Dans le sillage de la jurée Lindy Lou, ce documentaire nous emmène en voyage dans l’espace et dans le temps. Une trajectoire de vingt ans qui remonte au procès de Boby Wilcher, 19 ans. Il était blanc et coupable d’un double meurtre. Les douze jurés se sont prononcés à l’unanimité pour le condamner à mort (1).


 

Elle a vécu ce moment comme une épreuve douloureuse, où elle s’est enfermée dans le silence. Une mise à l’épreuve aussi. Très croyante, elle pense qu’elle se devait d’épargner cet homme, en totale rupture avec la loi du talion, une conviction bien ancrée autour d’elle, dans un état de la Bible Belt. (2)


 

L’idée est venue à Florent Vassault d’aller à la recherche des autres jurés.
Avec Lindy Lou, ils ont parcouru l’État du Mississipi, la grande banlieue de Jackson, blanche et plutôt huppée, le comté réactionnaire de Rankin où siège le tribunal, la prison dans le delta, Natchez, le long du fleuve. Dans la salle du tribunal, elle a pu faire ressurgir les images qui s’étaient effacées pour revivre la prise de conscience fulgurante, au moment ultime, de la violence d’une sentence qu’elle aurait voulu refuser.


 

Lors de la rencontre avec les jurés, Lindy Lou fait appel à leurs souvenirs au sujet du verdict. Celui dont la mémoire flanche pense que la décision était juste, ce que d’autres confirment sans état d’âme. Linda, jurée n°12, avoue qu’elle n’aurait pas voulu être là, qu’il méritait la peine de mort, qu’il la terrifiait. Et on comprend qu’elle s’est identifiée aux victimes. Ces rencontres ont été construites au montage comme des scènes pour faire exister les jurés sans les trahir et mettre en valeur l’écoute de Lindy Lou. C’est dans sa voiture qu’elle laisse libre cours à ses réflexions. Les séquences en famille, où son opposition à la peine de mort ne fait pas l’unanimité, donnent la preuve des conflits traversés.


 


 

L’entretien avec Ken Branch, juré n°1 et président du jury, dans sa maison cossue, apporte un éclairage intéressant sur le fonctionnement de la justice. Il s’interroge sur les conditions dans lesquelles ils ont été amenés à se prononcer. Pour sa fille, il est évident qu’une telle décision ne lui appartient pas, ni à l’État, ajoute Lindy Lou. Comme un écho à la première scène où Lindy Lou convainc sa petite fille de 13 ans que condamner un homme à mort, c’est aussi se condamner.

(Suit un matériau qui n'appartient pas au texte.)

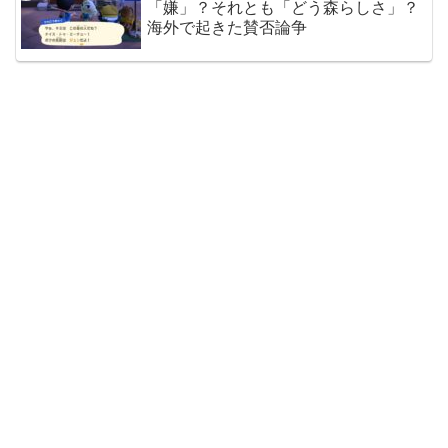
「嫌」？それとも「どう森らしさ」？
海外で起きた賛否論争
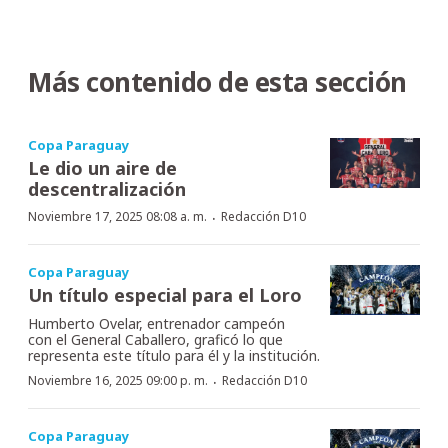
Más contenido de esta sección
Copa Paraguay
Le dio un aire de
descentralización
·
Noviembre 17, 2025 08:08 a. m.
Redacción D10
Copa Paraguay
Un título especial para el Loro
Humberto Ovelar, entrenador campeón
con el General Caballero, graficó lo que
representa este título para él y la institución.
·
Noviembre 16, 2025 09:00 p. m.
Redacción D10
Copa Paraguay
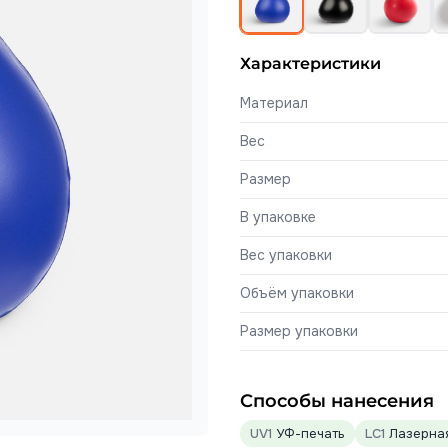
Характеристики
Материал
Вес
Размер
В упаковке
Вес упаковки
Объём упаковки
Размер упаковки
Способы нанесения
UV1
УФ-печать
LC1
Лазерная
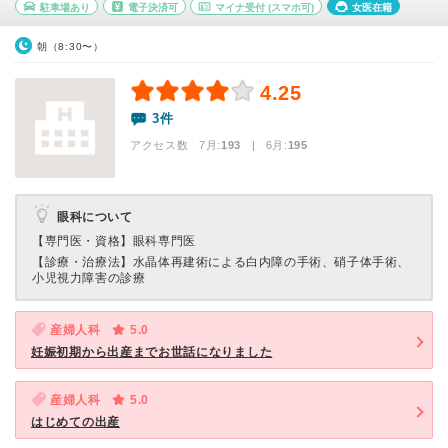
駐車場あり
電子決済可
マイナ受付
(スマホ可)
女医在籍
朝（8:30〜）
4.25
3件
アクセス数 7月:
193
| 6月:
195
眼科について
【専門医・資格】
眼科専門医
【診療・治療法】
水晶体再建術による白内障の手術、硝子体手術、
小児視力障害の診療
産婦人科
5.0
妊娠初期から出産までお世話になりました
産婦人科
5.0
はじめての出産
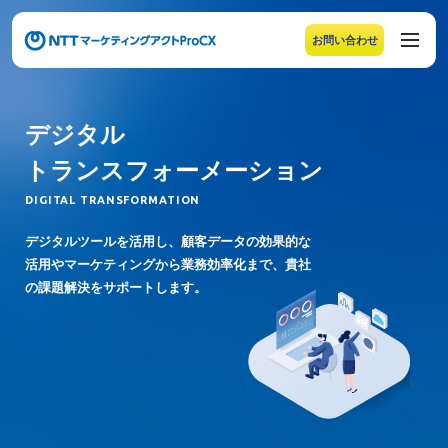
お問い合わせ
メニューの末尾です。Escape キーでメニューを閉じるこ
デジタル
トランスフォーメーション
DIGITAL TRANSFORMATION
デジタルツールを活用し、顧客データの効果的な
活用やマーケティングから業務効率化まで、貴社
の課題解決をサポートします。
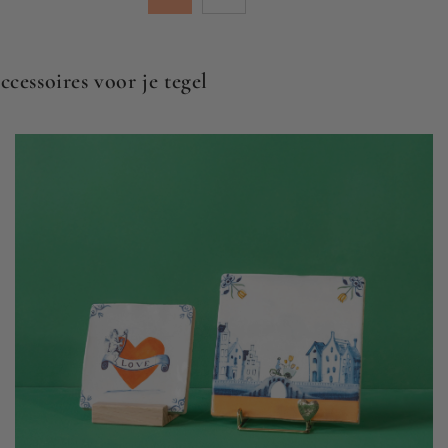
ccessoires voor je tegel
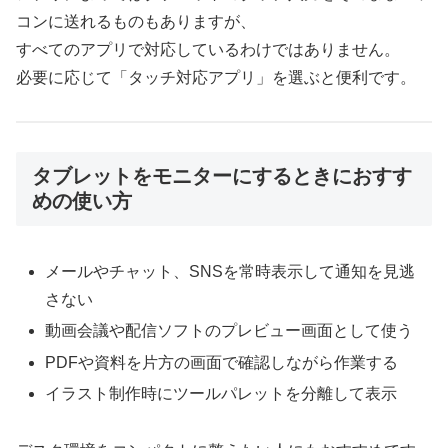
コンに送れるものもありますが、
すべてのアプリで対応しているわけではありません。
必要に応じて「タッチ対応アプリ」を選ぶと便利です。
タブレットをモニターにするときにおすす
めの使い方
メールやチャット、SNSを常時表示して通知を見逃
さない
動画会議や配信ソフトのプレビュー画面として使う
PDFや資料を片方の画面で確認しながら作業する
イラスト制作時にツールパレットを分離して表示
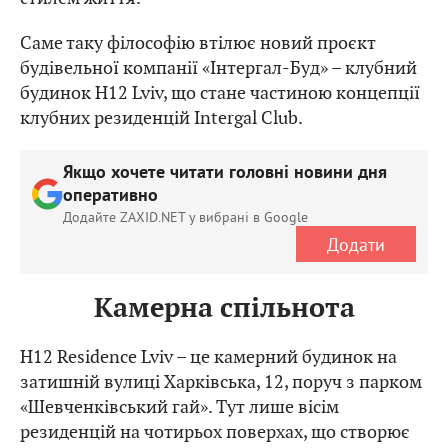
Саме таку філософію втілює новий проєкт
будівельної компанії «Інтергал-Буд» – клубний
будинок H12 Lviv, що стане частиною концепції
клубних резиденцій Intergal Club.
Якщо хочете читати головні новини дня
оперативно
Додайте ZAXID.NET у вибрані в Google
Додати
Камерна спільнота
H12 Residence Lviv – це камерний будинок на
затишній вулиці Харківська, 12, поруч з парком
«Шевченківський гай». Тут лише вісім
резиденцій на чотирьох поверхах, що створює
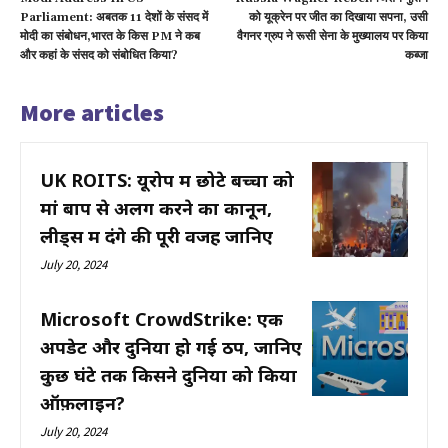
Parliament: अबतक 11 देशों के संसद में
को यूक्रेन पर जीत का दिखाया सपना, उसी
मोदी का संबोधन,भारत के किस PM ने कब
वैगनर ग्रुप ने रूसी सेना के मुख्यालय पर किया
और कहां के संसद को संबोधित किया?
कब्जा
More articles
UK ROITS: यूरोप में छोटे बच्चों को
मां बाप से अलग करने का कानून,
लीड्स में दंगे की पूरी वजह जानिए
July 20, 2024
Microsoft CrowdStrike: एक
अपडेट और दुनिया हो गई ठप, जानिए
कुछ घंटे तक किसने दुनिया को किया
ऑफ़लाइन?
July 20, 2024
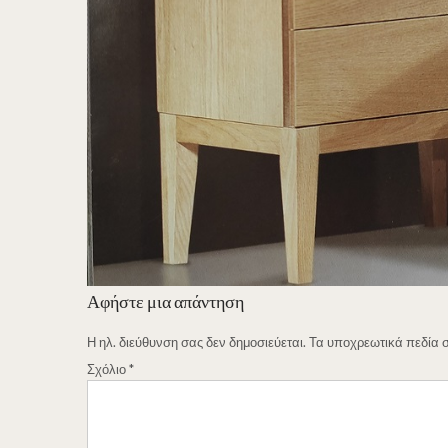
Αφήστε μια απάντηση
Η ηλ. διεύθυνση σας δεν δημοσιεύεται.
Τα υποχρεωτικά πεδία 
Σχόλιο
*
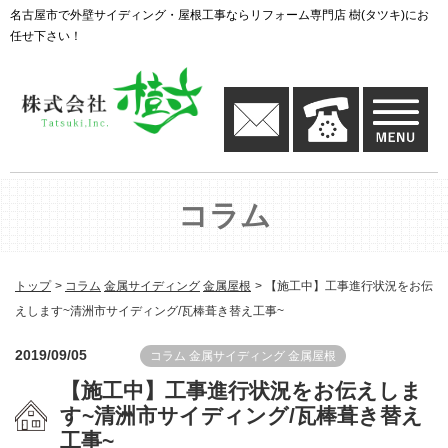
名古屋市で外壁サイディング・屋根工事ならリフォーム専門店 樹(タツキ)にお
任せ下さい！
コラム
トップ
コラム
金属サイディング
金属屋根
【施工中】工事進行状況をお伝
えします~清洲市サイディング/瓦棒葺き替え工事~
2019/09/05
コラム
金属サイディング
金属屋根
【施工中】工事進行状況をお伝えしま
す~清洲市サイディング/瓦棒葺き替え
工事~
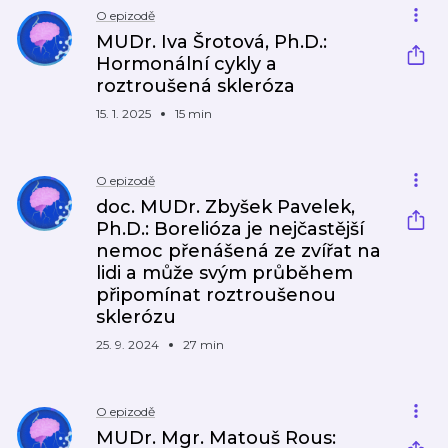
O epizodě
MUDr. Iva Šrotová, Ph.D.:
Hormonální cykly a
roztroušená skleróza
15. 1. 2025
15 min
O epizodě
doc. MUDr. Zbyšek Pavelek,
Ph.D.: Borelióza je nejčastější
nemoc přenášená ze zvířat na
lidi a může svým průběhem
připomínat roztroušenou
sklerózu
25. 9. 2024
27 min
O epizodě
MUDr. Mgr. Matouš Rous:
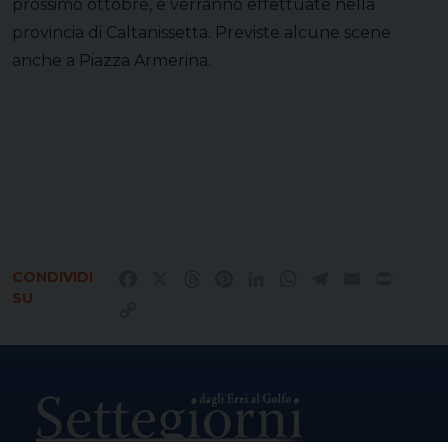
prossimo ottobre, e verranno effettuate nella
provincia di Caltanissetta. Previste alcune scene
anche a Piazza Armerina.
CONDIVIDI
Facebook
X
Threads
Pinterest
LinkedIn
WhatsApp
Telegram
Email
Print
SU
Copy
Link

Le film, qui ne se veut pas pas un plaidoyer contre la peine de mort, est remarquable ; les idées s’y incarnent pour élargir le champ de la réflexion. (3)

Claudine Castel
Jeune Cinéma en ligne directe

1. Dans un procès où la peine capitale est encourue, la question se pose en termes de I believe ("je crois"). Quelqu’un qui est opposé à la peine de mort est exclu du processus de sélection. 40% de la population américaine est ainsi exclue de ces "death qualified jurys". Dans le cas de Bobby Wilcher, le juge n’a présenté que les circonstances aggravantes, aucune circonstance atténuante. La peine de prison à perpétuité n’étant pas appliquée n’a pas été considérée comme alternative.

2. La Bible Belt est la zone du Sud-Est des États-Unis, comprenant, en gros, les États sécessionnistes, où une majorité de gens se réclament d’un fondamentalisme chrétien.

3. Il a été diffusé sur la chaîne publique américaine PBS. On peut lire les commentaires sur la page facebook du film.


Lindy Lou, jurée n°2. Réal : Florent Vassault ; sc : Cécile Vargaftig, Florent Vassault ; mont : Léa Masson ; mu : Alexis Rault (France, 2017, 84 mn). Documentaire.